January 6, 2009 / 10:29 AM / 10 years ago

12月百貨店売上高は大幅減続く、初売りでも顧客単価が低下

 1月6日、昨年12月の百貨店売上高は大幅減となる見通し。都内の百貨店の建物、昨年12月撮影(2009年 ロイター/Kim Kyung-Hoon)

 [東京 6日 ロイター] ロイターが実施した聞き取り調査によると、今月中旬に発表される昨年12月の全国百貨店売上高は、高額品や衣料品の動きが鈍かったことから11月に続き大幅減となり、10カ月連続で前年割れとなる見通し。

 1月上旬は、初売りで入店客数が過去最高を更新する百貨店もあったが、景気の急速な悪化や消費マインドの冷え込みで高額品や衣料品の動きが悪く、顧客単価の低下に歯止めがかかっていない。   

 企業業績の不振による株価下落や雇用不安など買い控え心理を増幅させる要因が重なり、消費環境の厳しさが増すなか、昨年12月は土日が前の年より1日ずつ少なかったことも影響し、百貨店売上高は大幅減が続いている。売り上げ状況について各社からは、主力の衣料品や高額品がクリスマス商戦で苦戦したとの指摘が相次いだ。「顧客は慎重で、財布のひもを締めている。このため、ラグジュアリーブランドなど不要不急な物は動かない。主婦層が景気には特に敏感だが、通常それほどでない若い人たちも報道等の影響からか、ここにきて出費に罪悪感を感じているようだ」(J.フロントリテイリング)という。 

 日本百貨店協会が前月発表した11月全国百貨店売上高は、店舗数調整後で前年比6.4%減だったが、今回の聞き取り調査からは12月も厳しい状況が続いていることが読み取れる。10カ月連続減は2004年3月─12月以来の長期間となる。 
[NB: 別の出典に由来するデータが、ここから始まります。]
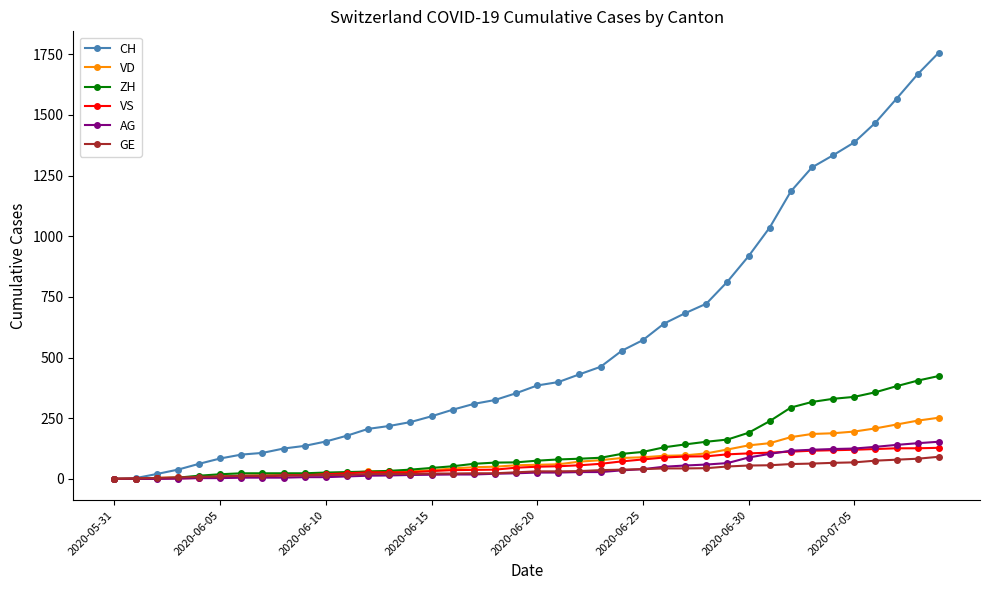

Which series has the largest range (max minus min)?

CH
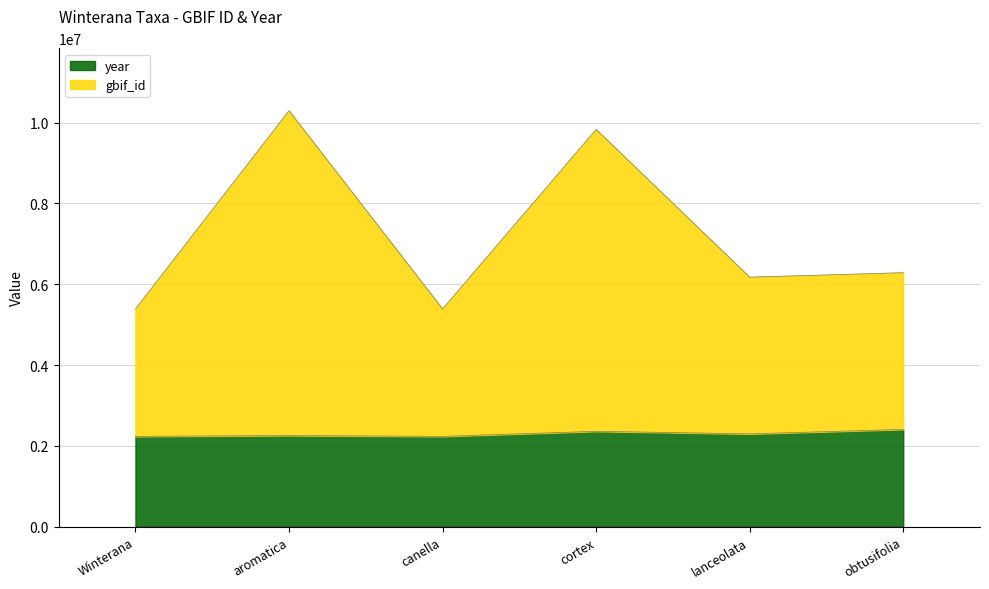

The value of year at lanceolata is 2300217.6. True or false?

True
 一方、食品部門は引き続き堅調。「歳暮やおせち、クリスマスケーキ需要が下支えした」(三越)、「北海道物産展が好調」(J.フロントリテイリング)という。景気の悪化を背景に「外食や旅行を控え、クリスマスや正月を自宅で過ごす人が増えている」、「手軽にぜいたくが味わえる百貨店の食品は人気」などとの見方が出ていた。 

 1月の初売りは好天に恵まれたことも手伝い、入店客数は一定数を確保した社が少なくない。もっとも、福袋は雑貨や食品など実用的な商品が人気で、高額品の動きは悪く、「購買単価は下がっている」(京王)という。